Selected excerpt:
The Otago University epidemiologist has warned Kiwis' immunity levels to the illness has lowered. (Source: Breakfast)

Kiwis have been warned this flu season could be a tough one due to lower immunity levels as our borders gradually reopen to the rest of the world.

Prior to the Covid-19 pandemic, it’s estimated that the flu killed around 500 New Zealanders and hospitalised 2500 every year. Around 35 per cent of Kiwis were exposed to the virus.

However, for the past two years, the virus has not been detected in the New Zealand community, with the flu cases all being discovered at the border. Six cases were detected in 2020, followed by 14 in 2021.

Now, it’s feared the community could be hard-hit by the flu as its lack of presence here saw Kiwis’ immunity levels drop.

This year’s flu vaccine campaign, which kicks off on Friday, will allow free access to the flu vaccine not only for Kiwis with serious health conditions and those aged over 65, but also Māori and Pasifika over the age of 55. It means a further 39,000 people will be eligible.

University of Otago epidemiologist Professor Michael Baker told Breakfast it’s a “remarkable situation”.

“This has never happened before – two years without flu and also all these other respiratory viruses, and that’s actually saved 3000 lives in New Zealand and increased life expectancy in New Zealand by about eight months.”

However, Baker said the lack of the virus circulating in the community to help boost immunity levels means “the nation’s immunity is lower to flu at the moment”.

“That’s just another reason why it’s so important to get vaccinated.”

He explained while the flu normally enters the country through travellers and “the whole country is seeded with the virus every winter, we just haven’t had that”.

“Basically, the virus has disappeared from New Zealand for this period so it’s now going to come back this year.”

He warned that Kiwis who are double jabbed or boosted with the Covid-19 vaccine will not have added protection from influenza due to vaccines’ specificity to “the bug that you’re trying to beat".

“It gives you immunity to just that virus or bacteria, or sometimes even one particular sub-type or variant,” he said.

“If you have a Covid-19 infection, the evidence is if you are unlucky enough to get co-infected with influenza, you do much worse … so that’s why you really need to have both vaccines on board.”

Work instructions:
a) According to the flu season article, how many flu cases were detected at the New Zealand border in 2021?
b) Print the passage of the flu season article between "The Otago University" and "of the world.", inclusive.

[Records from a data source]
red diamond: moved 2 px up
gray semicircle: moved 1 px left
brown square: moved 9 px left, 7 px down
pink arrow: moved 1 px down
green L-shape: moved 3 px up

Answer section:
a) 14 cases.

b)
The Otago University epidemiologist has warned Kiwis' immunity levels to the illness has lowered. (Source: Breakfast)

Kiwis have been warned this flu season could be a tough one due to lower immunity levels as our borders gradually reopen to the rest of the world.